Cleaning Up Git Branches

Navigating a git repository can get unwieldy when there are lots of branches, especially if many of those branches aren’t relevant anymore. The other day we realized that we had 192 branches on our front-end codebase, 127 of which were already merged.

Time to clean up!

TL;DR

You can chain together unix commands to do all the cleanup in a single go.

$ git checkout master && git branch -r --merged | grep -v master | sed -e 's/origin\//:/' | xargs git push origin

If we want to do the same cleanup locally, the command is:

$ git checkout master && git branch --merged | grep -v master | xargs git branch -d

Unpacking the command

On a normal day, you might type git push. Git is smart enough to know that you probably want to push to a remote named origin, and that you want to push any local branches to remote branches of the same name. If you want to be specific about it, you can say:

$ git push origin feature-x

which will push the local feature-x branch up to the remote feature-x branch.
This is great if your local branches are named the way you want, but what if they’re not? For example, what if you want to deploy staging to Heroku? Heroku runs whatever is in master. If you push your local staging to a heroku branch named staging it will be there, but nobody will see it. You would have to rename your master to real-master, rename staging to master, and then push that up to Heroku. There’s a better way. You can specify the local and remote names separately:

$ git push origin new-and-improved-master:master

Which brings us to the deletion command:

$ git push origin :the-branch-name

This pushes up an empty branch reference to the specific branch on the remote, which deletes it.

Tedious, Tedious Repetition

So we could go ahead and type out git push origin :old-feature-x over and over again to delete the 132 merged branches, or we could write a script that does it all at once.

Glorious Unix Pipes

To see all the remote branches, we can use usual git branch command with the --remote flag (-r for short).

$ git branch -r

There are two flags that can quickly show us which are merged into the branch that you are currently on: --merged and --no-merged That should be master, if you’re cleaning up, otherwise this can go horribly wrong.

$ git branch -r --merged

The output includes two lines that you don’t want to delete:


origin/HEAD ->origin/master
origin/master

Let’s get rid of it using grep’s --invert-match flag (-v for short).

$ git branch -r --merged | grep -v master

Each branch in the output is prefixed with origin/, which doesn’t quite work.

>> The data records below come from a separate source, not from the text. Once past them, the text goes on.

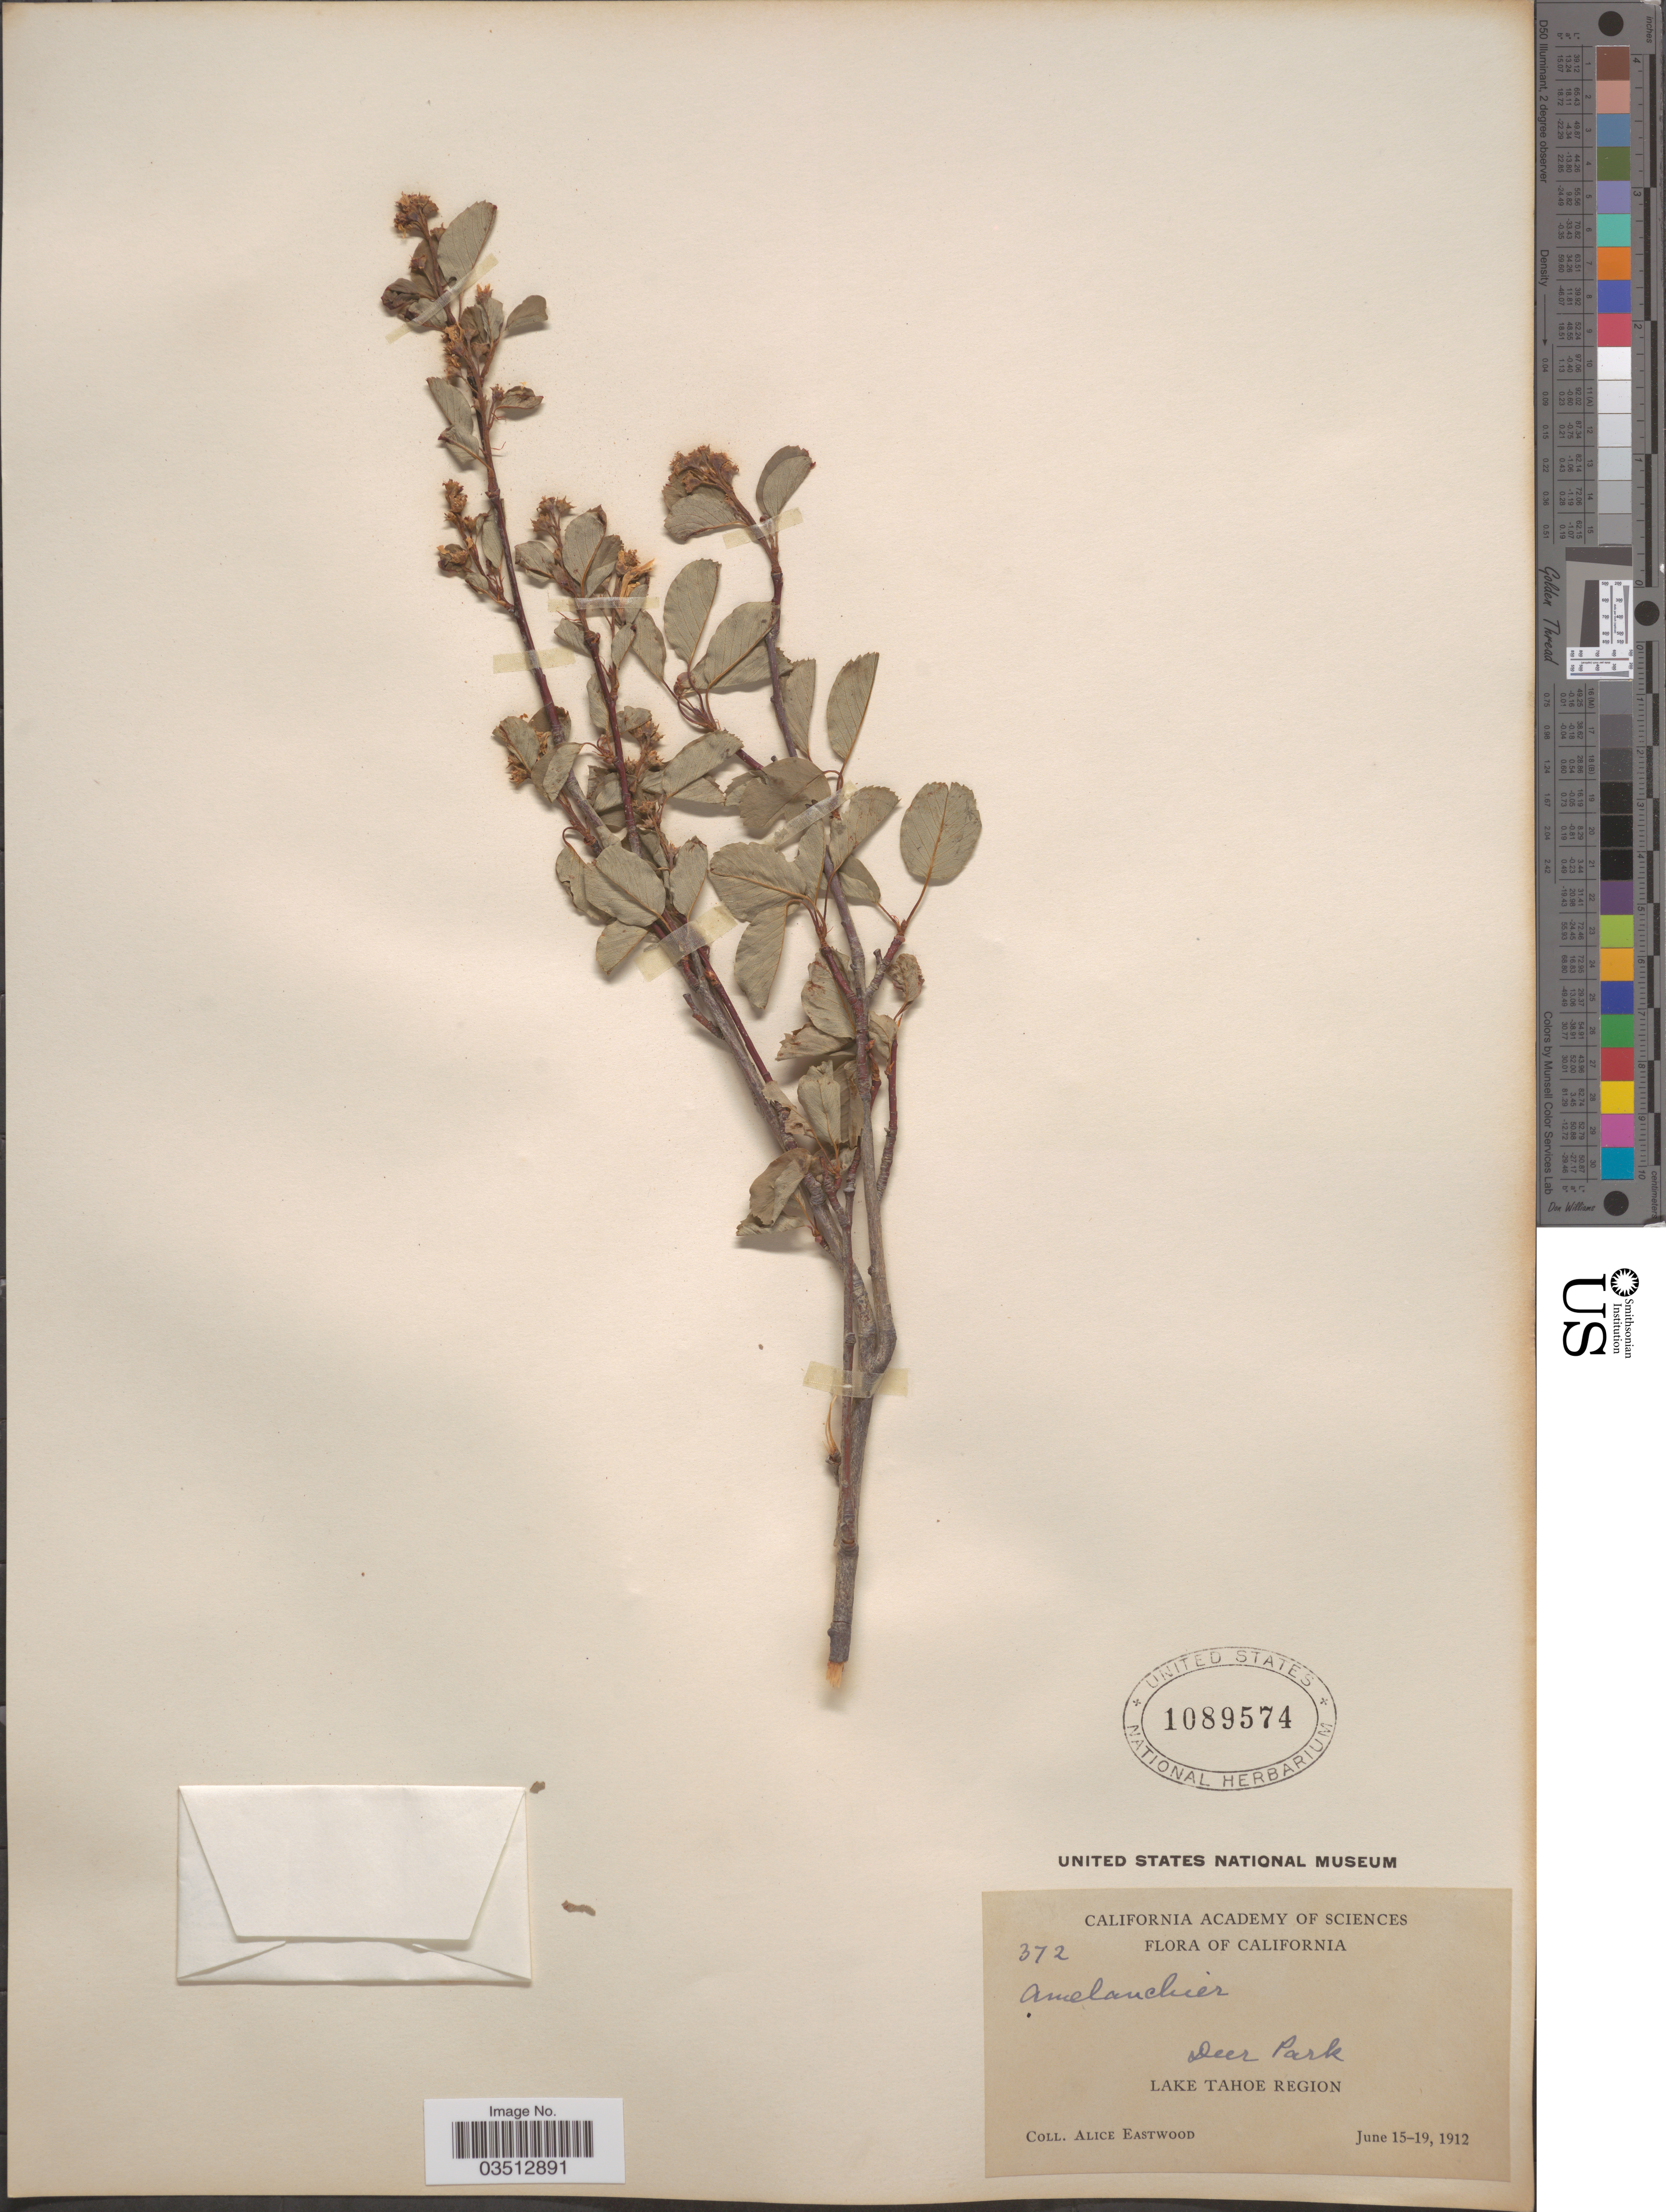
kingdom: Plantae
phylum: Tracheophyta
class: Magnoliopsida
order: Rosales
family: Rosaceae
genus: Amelanchier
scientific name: Amelanchier sp.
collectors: A. Eastwood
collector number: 372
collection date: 1912-06-15/1912-06-19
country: United States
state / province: California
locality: Deer Park. Lake Tahoe Region.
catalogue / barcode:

We need to change that to :. Sed can help.

git branch --remote --merged | grep -v master | sed -e 's/origin\//:/'

Now we need to loop. We certainly could use a bash for loop:

$ for reference in `git branch -r --merged | grep -v master`; do git push origin $reference; done

On the other hand, there’s a handy unix command named xargs, which allows you to run a command on each line of the input.

When Things Get Out of Date

Sometimes your local environment knows about branches, but the remote has already deleted them. That will blow up, since you’ll be trying to delete branches that don’t exist. Not a huge deal, but it can be avoided using:

$ git remote update --prune

Too Much Typing

Finally, you can create an alias in your shell configuration file (e.g. .bash_profile):

alias gitpurge="git checkout master && git remote update --prune | git branch -r --merged | grep -v master | sed -e 's/origin\//:/' | xargs git push origin"

Update: Thanks to @luislavena for pointing out that git remote update --prune is the equivalent of git fetch origin && git remote prune origin.